The Chunk data structure

Chunk is a unit of data storage of ECS that is central to performance gained. In usual OOP, you simply has address of variables and you simply go to that, but the point of OOP is to obfuscate that away and let you think in objects that you can relate to it more as a human in real world.

The Chunk data structure

Chunk is a unit of data storage of ECS that is central to performance gained. In usual OOP, you simply has address of variables and you simply go to that, but the point of OOP is to obfuscate that away and let you think in objects that you can relate to it more as a human in real world.

It may appears at first that chunk is an internal efficient backend of Entities package in a sense that the package "powered by". But you should change your thinking, you have to pay attention on every commands how would your data ended up in how many chunks. This is data-oriented design, please take that literally!

Powered by chunks

Photo by Fran . / Unsplash

The concept is quite simple, we just have a bigger container... but it may not be a "just". In fact this is central to million of functions in the package.

Let's imagine you have a pile of toys. If you get 4 cardboard boxes with label "clay", "bad clay" (color mixed up like mud/shit), "lego", "bad lego" (no longer fits with the good one), when you finished categorize them up (and also ensure any new lego or clay go into the correct box) then you can imagine when you want to play just a lego you could easily skip the "clay", "bad clay", and "bad lego" boxes. You want to throw away some toys? Throw that 2 boxes "bad clay" and "bad lego" away is logical.

Unity ECS package is doing that. The Entity Component System could be simplified to just this : "An optimized C# database where any new data are automatically categorized, any old data always adapted to sit well with new data, and a bunch of API to do things really fast with them while let them stay in that optimized shape."

Out of analogy and to an actual benefirs. With a bigger chunk unit that knows its own contents to some extent, it is possible to :

Perform rough and fast query

We are not talking about SQL style WHERE here which sounds like you would need an iteration through all the things. Only things that are common in attributes could be in the same chunk, you can imagine just check the chunk and not its content, saving time.

You must exploit this behaviour. The tag component and shared component data are something that you could use to "just chunk them up". There is nothing wrong with not using the data aspect of them. This is data-oriented, any operation that manipulates data to the shape that is advantageous is a win.

Batched operation

Some operation could just iterate through interested chunks instead of how many contents inside it and do things. The chunk may need to reform itself in some unfortunate cases, but it is better anyways that the outer loop could run through chunks instead of through little data.
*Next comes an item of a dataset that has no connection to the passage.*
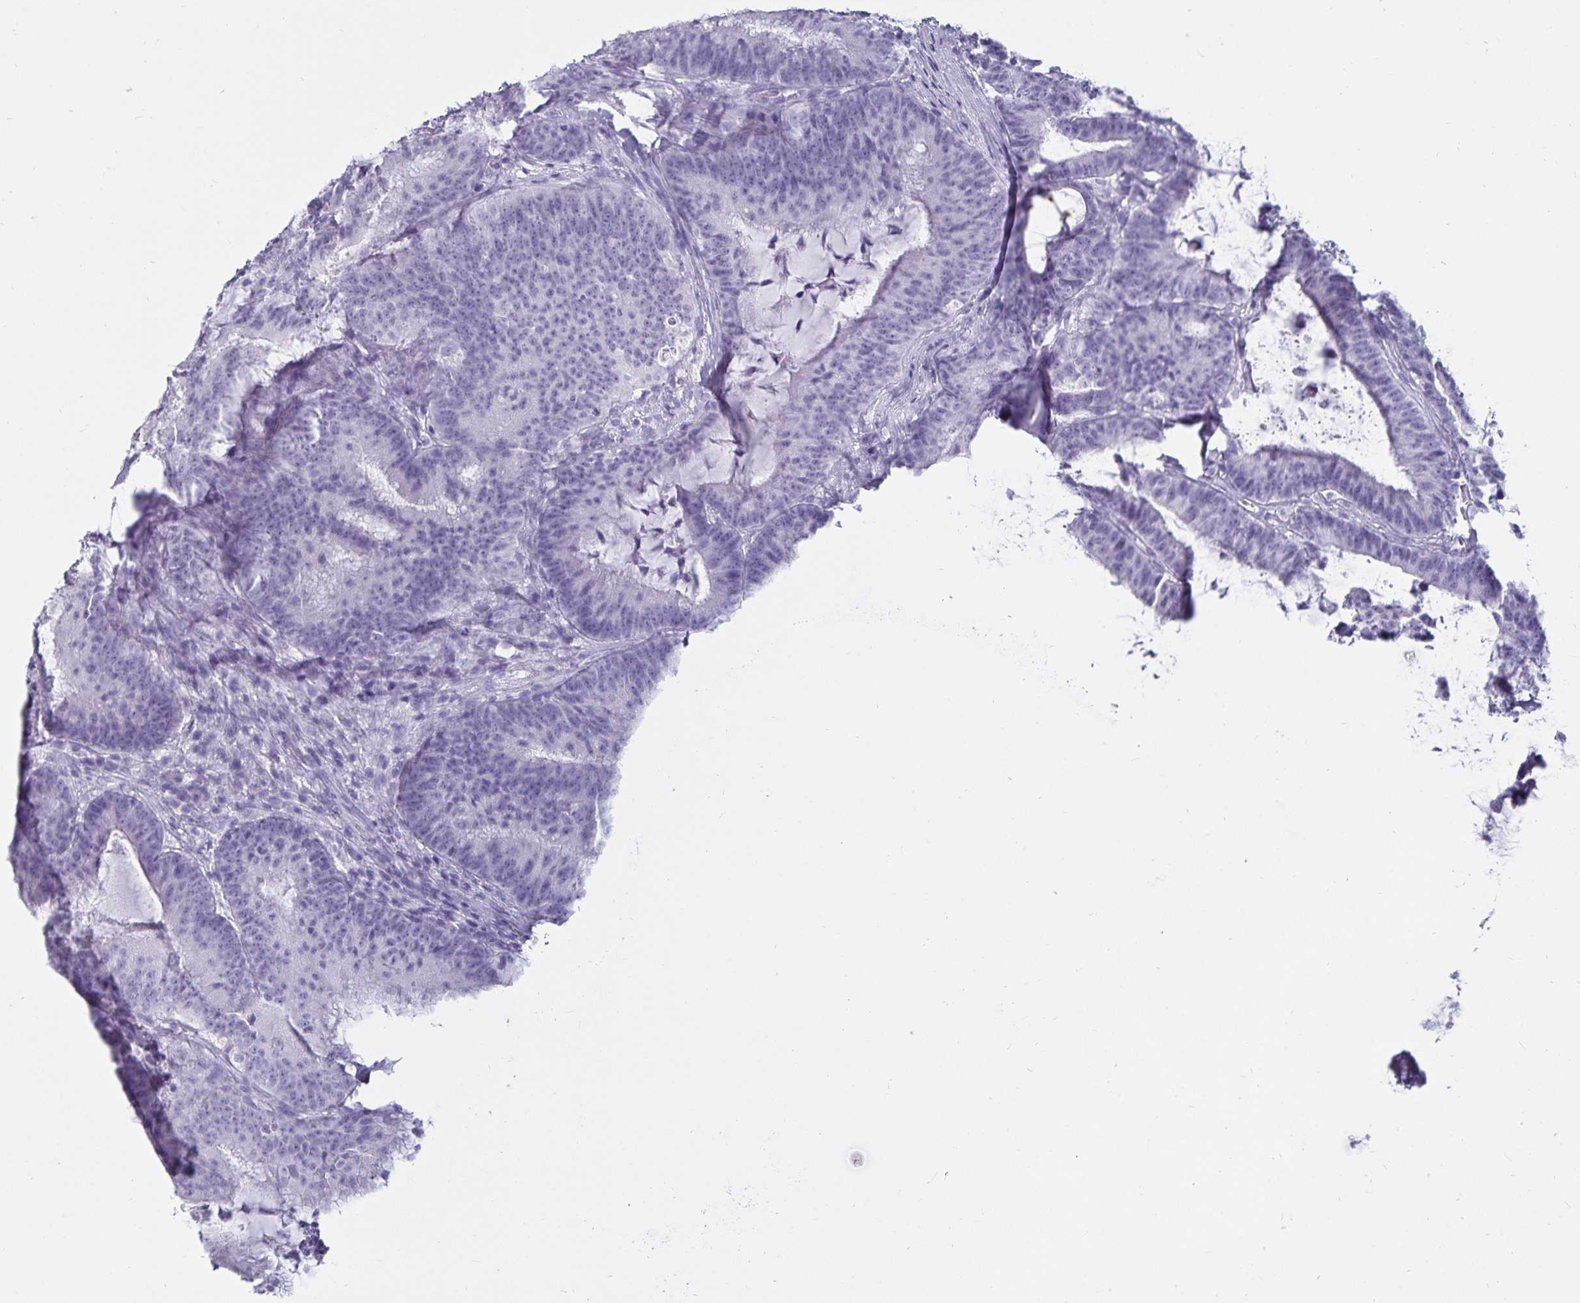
{"staining": {"intensity": "negative", "quantity": "none", "location": "none"}, "tissue": "colorectal cancer", "cell_type": "Tumor cells", "image_type": "cancer", "snomed": [{"axis": "morphology", "description": "Adenocarcinoma, NOS"}, {"axis": "topography", "description": "Colon"}], "caption": "Tumor cells are negative for brown protein staining in colorectal cancer.", "gene": "DEFA6", "patient": {"sex": "female", "age": 78}}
Check out what the entity manager could do per chunk instead of per entity.

Fixed size chunk allows risky, no check operation

Memory operation would usually cost more than mathematical operation. But when they are needed, nothing beats a dumb copy or delete where you just say from this memory to that memory address. Therefore larger the memory area you could do this without care about its content the faster the opertion. Becauses chunks are currently at fixes 16kB size, risky memory operation is possible that the end product is immediately usable.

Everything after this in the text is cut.